The formats accepted are based on the ISO-8601 duration format
PnDTnHnMn.nS
with days considered to be exactly 24 hours, e.g"PT20.345S" -- parses as "20.345 seconds"
"PT15M" -- parses as "15 minutes" (where a minute is 60 seconds)
"PT10H" -- parses as "10 hours" (where an hour is 3600 seconds)
"P2D" -- parses as "2 days" (where a day is 24 hours or 86400 seconds)
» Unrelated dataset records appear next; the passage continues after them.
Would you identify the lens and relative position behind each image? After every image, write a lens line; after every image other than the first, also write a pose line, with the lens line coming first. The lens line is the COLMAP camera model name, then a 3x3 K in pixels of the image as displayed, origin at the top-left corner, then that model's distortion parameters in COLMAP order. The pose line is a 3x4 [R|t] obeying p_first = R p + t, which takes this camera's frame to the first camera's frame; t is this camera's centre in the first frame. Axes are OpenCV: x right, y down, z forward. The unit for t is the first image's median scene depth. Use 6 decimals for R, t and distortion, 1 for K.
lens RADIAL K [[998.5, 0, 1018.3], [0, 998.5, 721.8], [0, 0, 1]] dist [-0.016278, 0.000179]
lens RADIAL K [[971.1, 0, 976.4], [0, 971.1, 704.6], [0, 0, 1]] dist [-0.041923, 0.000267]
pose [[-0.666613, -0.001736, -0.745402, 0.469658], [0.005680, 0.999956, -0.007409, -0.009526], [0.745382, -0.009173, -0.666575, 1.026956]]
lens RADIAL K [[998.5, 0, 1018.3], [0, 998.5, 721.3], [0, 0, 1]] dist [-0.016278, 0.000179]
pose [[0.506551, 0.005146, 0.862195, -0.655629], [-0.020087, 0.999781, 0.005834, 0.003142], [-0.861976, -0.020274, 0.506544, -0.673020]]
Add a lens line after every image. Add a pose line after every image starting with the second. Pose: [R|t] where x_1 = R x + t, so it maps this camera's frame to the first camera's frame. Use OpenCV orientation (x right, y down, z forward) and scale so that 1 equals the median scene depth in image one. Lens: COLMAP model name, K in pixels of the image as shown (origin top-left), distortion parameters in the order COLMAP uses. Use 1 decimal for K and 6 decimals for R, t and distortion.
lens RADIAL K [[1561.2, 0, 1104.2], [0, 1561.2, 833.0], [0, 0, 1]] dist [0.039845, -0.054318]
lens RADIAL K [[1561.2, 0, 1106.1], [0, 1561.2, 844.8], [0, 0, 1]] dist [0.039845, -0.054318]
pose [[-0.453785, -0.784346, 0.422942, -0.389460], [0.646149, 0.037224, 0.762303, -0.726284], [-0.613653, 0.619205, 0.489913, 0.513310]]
"P2DT3H4M" -- parses as "2 days, 3 hours and 4 minutes"
enabled
If publishing is enabled. Default is
true
.
numThreads
The number of threads to use with the scheduler. The default is 2 threads.
connectTimeout
The connection timeout for requests to the backend. The default is 1 second.
readTimeout
The read timeout for requests to the backend. The default is 10 seconds.
batchSize
The number of measurements per request to use for the backend. If more measurements are found, then multiple requests will be made. The default is 10,000.